What to do:
Copy the lines word for word, starting at the line that contains "Which series has" and stopping after the line that contains "metadata_scrubber_config".

Exercise materials:
* * * * *
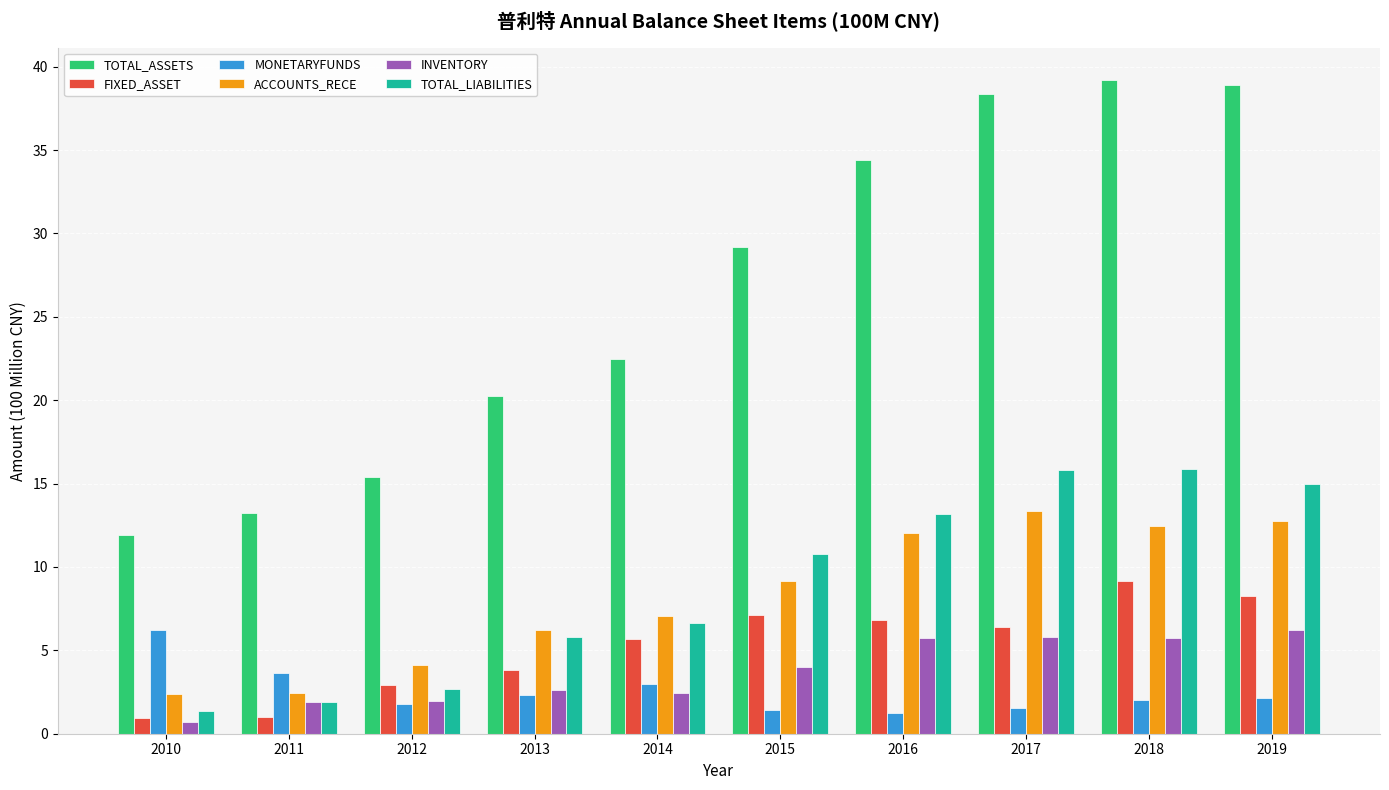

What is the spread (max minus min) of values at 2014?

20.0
* * * * *
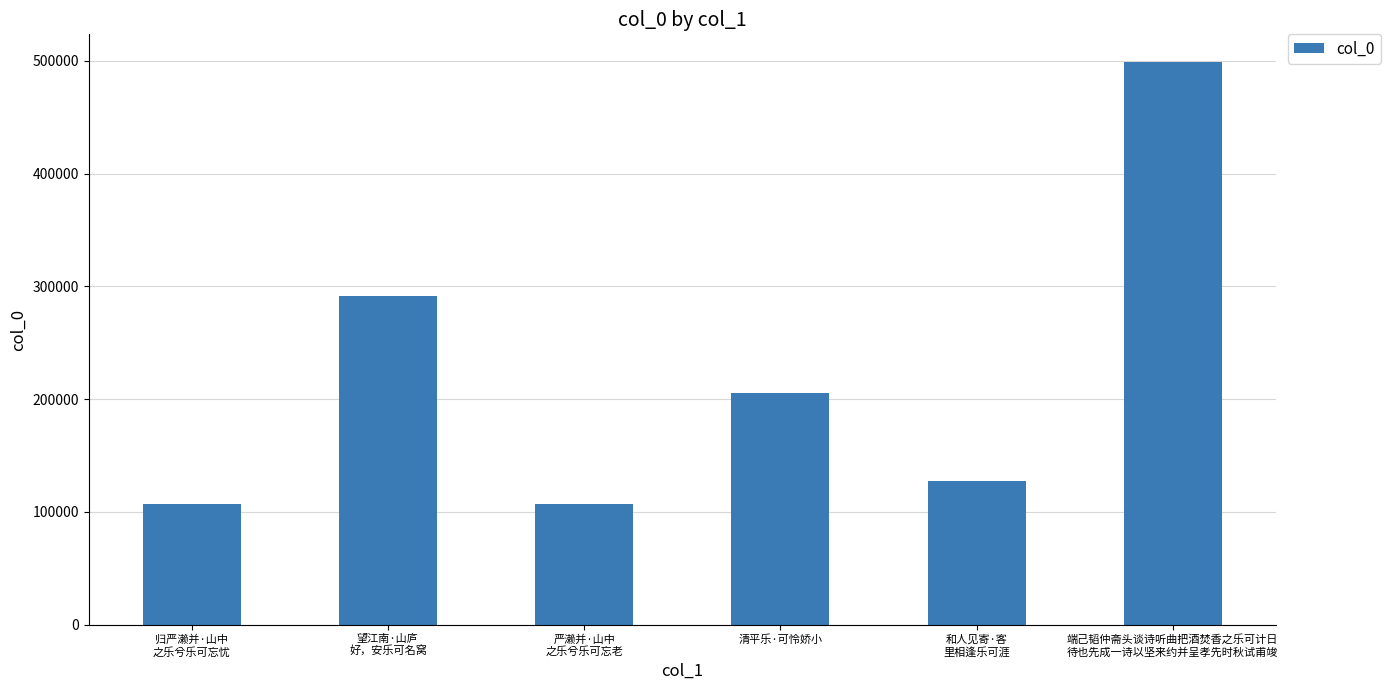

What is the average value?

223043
* * * * *
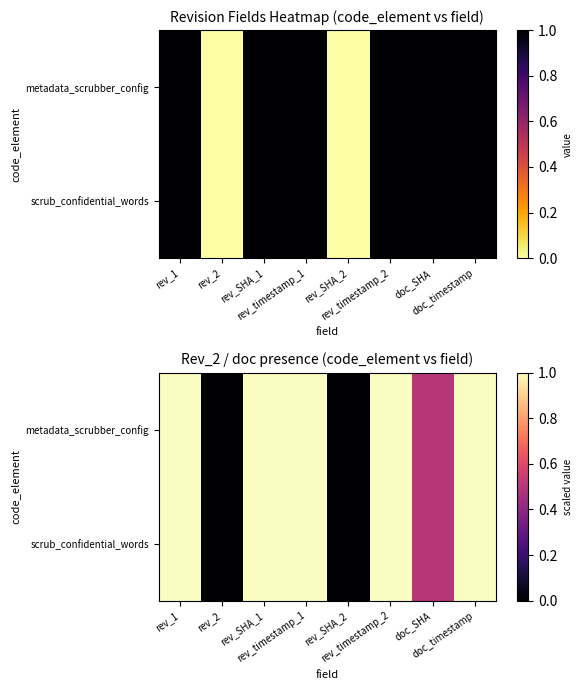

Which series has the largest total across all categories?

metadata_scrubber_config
* * * * *
Answer area:
Which series has the largest total across all categories?

metadata_scrubber_config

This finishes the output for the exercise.